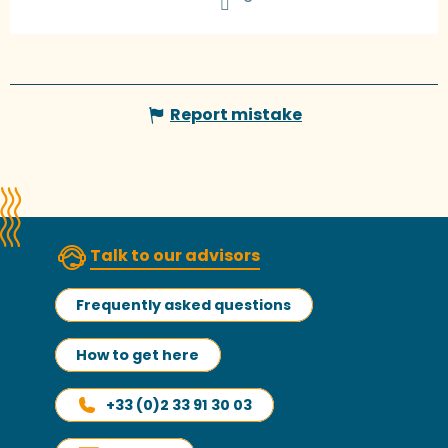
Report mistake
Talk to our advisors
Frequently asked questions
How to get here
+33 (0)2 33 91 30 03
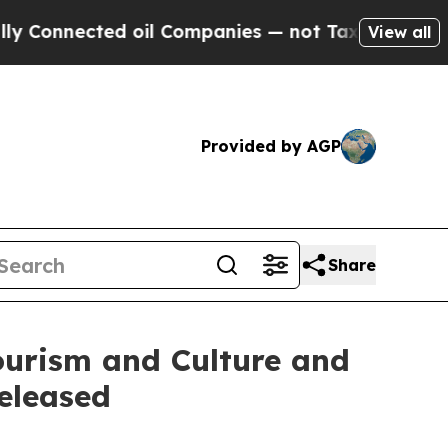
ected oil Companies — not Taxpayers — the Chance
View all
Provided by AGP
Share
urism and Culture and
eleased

—————

- YOUR OBJECTIVE -
Render every text line in the data above as a Markdown table with the columns Row and Text, numbering the lines in order and omitting any blank lines. Exclude the pictures from the table.

- ANSWER SECTION -
| Row | Text |
|---|---|
| 1 | Report mistake |
| 2 | Talk to our advisors |
| 3 | Frequently asked questions |
| 4 | How to get here |
| 5 | +33 (0)2 33 91 30 03 |
| 6 | ected oil Companies — not Taxpayers — the Chance |
| 7 | View all |
| 8 | Provided by AGP |
| 9 | Share |
| 10 | urism and Culture and |
| 11 | eleased |